TEXTE PRÉSENTÉ:
----------------------------------------

Mais revenons aux services qui s’adaptent à l’utilisateur… L’arrivée d’acteurs disruptifs comme Lynk & Co, spécialisé dans l’abonnement (tout en élargissant aujourd’hui ses horizons en ajoutant des stratégies de ventes plus classiques) amplifie ce mouvement. Nicolas López Appelgren, CEO Europe, résume : « On peut répondre aux mêmes besoin de mobilité avec moins de voitures. Car en Europe, une voiture reste en moyenne à l’arrêt 95 % du temps. C’est un investissement énorme qui rapporte peu et perd de la valeur chaque jour. »

----------------------------------------

CONTENU DES DONNÉES:
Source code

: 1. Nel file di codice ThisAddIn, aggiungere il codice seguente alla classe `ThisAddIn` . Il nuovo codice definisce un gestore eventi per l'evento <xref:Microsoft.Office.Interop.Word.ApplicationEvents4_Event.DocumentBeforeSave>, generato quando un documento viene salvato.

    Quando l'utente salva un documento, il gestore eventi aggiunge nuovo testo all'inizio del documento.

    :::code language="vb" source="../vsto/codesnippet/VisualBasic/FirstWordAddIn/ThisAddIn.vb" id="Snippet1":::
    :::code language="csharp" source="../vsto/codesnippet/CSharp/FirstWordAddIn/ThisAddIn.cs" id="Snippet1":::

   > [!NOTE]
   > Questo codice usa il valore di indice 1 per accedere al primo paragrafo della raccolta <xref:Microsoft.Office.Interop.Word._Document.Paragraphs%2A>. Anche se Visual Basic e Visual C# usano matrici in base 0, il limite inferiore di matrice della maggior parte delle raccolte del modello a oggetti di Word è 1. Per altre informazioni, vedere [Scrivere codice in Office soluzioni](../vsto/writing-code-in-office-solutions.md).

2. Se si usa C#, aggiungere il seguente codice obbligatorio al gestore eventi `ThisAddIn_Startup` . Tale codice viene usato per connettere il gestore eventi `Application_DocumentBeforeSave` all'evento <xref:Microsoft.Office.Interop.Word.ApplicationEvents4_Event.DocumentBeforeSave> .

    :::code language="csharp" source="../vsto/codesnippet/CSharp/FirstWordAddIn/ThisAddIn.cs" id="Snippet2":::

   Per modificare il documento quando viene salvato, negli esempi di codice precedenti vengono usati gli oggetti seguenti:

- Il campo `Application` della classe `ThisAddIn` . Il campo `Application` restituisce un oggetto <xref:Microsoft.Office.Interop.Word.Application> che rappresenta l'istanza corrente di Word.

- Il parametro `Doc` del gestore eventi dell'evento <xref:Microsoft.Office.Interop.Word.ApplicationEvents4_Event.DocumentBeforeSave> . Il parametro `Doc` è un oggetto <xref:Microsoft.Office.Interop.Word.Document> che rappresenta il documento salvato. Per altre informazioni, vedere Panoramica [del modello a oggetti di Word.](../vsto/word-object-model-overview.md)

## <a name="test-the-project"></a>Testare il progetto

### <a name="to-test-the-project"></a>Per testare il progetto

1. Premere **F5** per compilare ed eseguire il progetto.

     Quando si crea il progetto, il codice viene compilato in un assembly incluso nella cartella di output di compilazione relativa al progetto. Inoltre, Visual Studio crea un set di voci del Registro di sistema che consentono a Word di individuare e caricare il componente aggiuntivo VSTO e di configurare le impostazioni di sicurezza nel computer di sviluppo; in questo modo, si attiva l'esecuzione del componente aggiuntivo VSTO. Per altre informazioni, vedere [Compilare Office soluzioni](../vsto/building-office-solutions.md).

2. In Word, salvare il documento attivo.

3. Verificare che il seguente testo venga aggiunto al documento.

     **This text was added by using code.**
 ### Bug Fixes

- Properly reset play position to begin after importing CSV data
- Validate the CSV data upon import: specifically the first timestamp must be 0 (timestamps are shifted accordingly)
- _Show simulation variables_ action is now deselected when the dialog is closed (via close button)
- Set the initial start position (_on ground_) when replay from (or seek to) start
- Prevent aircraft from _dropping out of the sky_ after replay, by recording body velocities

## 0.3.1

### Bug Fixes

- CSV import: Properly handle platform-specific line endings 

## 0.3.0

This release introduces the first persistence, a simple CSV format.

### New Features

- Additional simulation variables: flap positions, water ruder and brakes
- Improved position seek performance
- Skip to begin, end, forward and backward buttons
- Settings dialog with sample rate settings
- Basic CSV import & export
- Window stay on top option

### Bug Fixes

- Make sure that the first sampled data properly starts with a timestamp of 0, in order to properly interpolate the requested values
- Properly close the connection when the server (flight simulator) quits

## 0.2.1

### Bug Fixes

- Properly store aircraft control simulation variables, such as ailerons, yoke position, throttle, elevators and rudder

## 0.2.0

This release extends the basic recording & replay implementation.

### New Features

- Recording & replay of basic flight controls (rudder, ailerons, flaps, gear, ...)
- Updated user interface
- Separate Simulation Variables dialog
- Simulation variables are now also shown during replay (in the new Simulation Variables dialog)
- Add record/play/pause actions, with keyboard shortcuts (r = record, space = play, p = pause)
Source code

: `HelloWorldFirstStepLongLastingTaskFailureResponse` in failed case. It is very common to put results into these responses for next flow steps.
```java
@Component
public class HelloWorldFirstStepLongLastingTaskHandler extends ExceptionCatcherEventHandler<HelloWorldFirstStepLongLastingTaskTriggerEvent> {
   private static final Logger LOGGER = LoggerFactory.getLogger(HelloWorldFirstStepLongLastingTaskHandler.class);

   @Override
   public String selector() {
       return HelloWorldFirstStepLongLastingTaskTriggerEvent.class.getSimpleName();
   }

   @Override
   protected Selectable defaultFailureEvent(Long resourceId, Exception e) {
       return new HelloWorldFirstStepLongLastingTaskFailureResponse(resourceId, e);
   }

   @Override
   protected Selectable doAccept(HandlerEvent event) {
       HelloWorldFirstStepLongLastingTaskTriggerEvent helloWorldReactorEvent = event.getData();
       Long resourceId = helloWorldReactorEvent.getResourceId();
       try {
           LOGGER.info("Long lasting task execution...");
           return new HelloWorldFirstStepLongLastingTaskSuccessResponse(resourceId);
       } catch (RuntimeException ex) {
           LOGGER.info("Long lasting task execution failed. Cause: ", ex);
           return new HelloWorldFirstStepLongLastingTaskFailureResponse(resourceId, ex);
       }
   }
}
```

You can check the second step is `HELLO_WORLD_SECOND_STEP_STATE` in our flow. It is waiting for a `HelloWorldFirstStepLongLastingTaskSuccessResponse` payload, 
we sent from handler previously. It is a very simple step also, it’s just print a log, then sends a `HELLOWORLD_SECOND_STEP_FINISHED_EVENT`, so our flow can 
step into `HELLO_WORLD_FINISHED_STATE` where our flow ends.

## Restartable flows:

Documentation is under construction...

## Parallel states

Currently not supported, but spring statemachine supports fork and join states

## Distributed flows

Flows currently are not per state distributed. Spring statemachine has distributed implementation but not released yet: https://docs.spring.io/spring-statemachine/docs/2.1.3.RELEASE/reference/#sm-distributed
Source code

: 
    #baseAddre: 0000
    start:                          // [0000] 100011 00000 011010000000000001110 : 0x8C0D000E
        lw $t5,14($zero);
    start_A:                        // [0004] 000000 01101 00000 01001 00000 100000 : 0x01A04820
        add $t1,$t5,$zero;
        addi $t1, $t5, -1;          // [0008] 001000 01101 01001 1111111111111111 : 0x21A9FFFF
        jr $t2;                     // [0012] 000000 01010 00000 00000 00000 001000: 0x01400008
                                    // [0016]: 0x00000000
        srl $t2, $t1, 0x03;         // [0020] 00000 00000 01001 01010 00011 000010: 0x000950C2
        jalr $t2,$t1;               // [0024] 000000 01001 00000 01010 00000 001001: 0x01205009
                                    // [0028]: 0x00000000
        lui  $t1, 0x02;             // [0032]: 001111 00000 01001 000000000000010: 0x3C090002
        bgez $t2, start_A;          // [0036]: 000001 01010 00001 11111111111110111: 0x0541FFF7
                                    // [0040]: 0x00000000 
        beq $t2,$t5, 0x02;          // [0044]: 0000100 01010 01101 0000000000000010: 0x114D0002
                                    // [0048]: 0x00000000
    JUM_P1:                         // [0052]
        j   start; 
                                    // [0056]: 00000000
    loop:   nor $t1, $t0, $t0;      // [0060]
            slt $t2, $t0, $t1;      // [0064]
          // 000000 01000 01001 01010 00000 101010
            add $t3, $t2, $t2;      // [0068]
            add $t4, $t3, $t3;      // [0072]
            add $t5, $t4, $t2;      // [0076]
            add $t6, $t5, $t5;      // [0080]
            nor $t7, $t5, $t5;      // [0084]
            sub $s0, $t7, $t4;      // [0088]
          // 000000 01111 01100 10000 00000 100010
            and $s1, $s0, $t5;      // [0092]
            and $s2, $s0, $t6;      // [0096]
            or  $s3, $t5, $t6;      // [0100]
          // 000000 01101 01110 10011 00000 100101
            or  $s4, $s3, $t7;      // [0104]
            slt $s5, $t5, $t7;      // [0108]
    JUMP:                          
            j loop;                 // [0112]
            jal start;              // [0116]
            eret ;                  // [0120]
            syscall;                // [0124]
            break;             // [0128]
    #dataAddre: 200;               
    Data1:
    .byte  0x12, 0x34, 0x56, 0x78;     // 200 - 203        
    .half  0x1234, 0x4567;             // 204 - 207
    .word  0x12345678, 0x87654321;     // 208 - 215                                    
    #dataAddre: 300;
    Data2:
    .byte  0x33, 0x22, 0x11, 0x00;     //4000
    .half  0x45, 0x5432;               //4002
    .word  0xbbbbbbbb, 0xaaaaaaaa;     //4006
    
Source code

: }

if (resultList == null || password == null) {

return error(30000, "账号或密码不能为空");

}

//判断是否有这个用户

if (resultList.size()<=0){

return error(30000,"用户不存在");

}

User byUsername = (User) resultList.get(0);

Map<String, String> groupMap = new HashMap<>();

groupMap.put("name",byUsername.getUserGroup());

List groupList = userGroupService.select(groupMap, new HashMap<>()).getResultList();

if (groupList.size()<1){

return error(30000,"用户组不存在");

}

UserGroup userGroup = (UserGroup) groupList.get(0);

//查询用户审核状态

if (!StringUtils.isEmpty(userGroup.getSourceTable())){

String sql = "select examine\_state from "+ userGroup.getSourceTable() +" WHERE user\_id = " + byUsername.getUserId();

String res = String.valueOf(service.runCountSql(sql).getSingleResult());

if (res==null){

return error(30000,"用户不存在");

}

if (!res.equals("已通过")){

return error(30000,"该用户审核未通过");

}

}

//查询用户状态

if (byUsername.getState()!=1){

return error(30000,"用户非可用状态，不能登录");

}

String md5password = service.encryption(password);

----------------------------------------

TRAVAIL À FAIRE:
Transcrivez en entier le texte présenté, sans y changer un seul mot ni signe.

RÉSULTAT OBTENU:
Mais revenons aux services qui s’adaptent à l’utilisateur… L’arrivée d’acteurs disruptifs comme Lynk & Co, spécialisé dans l’abonnement (tout en élargissant aujourd’hui ses horizons en ajoutant des stratégies de ventes plus classiques) amplifie ce mouvement. Nicolas López Appelgren, CEO Europe, résume : « On peut répondre aux mêmes besoin de mobilité avec moins de voitures. Car en Europe, une voiture reste en moyenne à l’arrêt 95 % du temps. C’est un investissement énorme qui rapporte peu et perd de la valeur chaque jour. »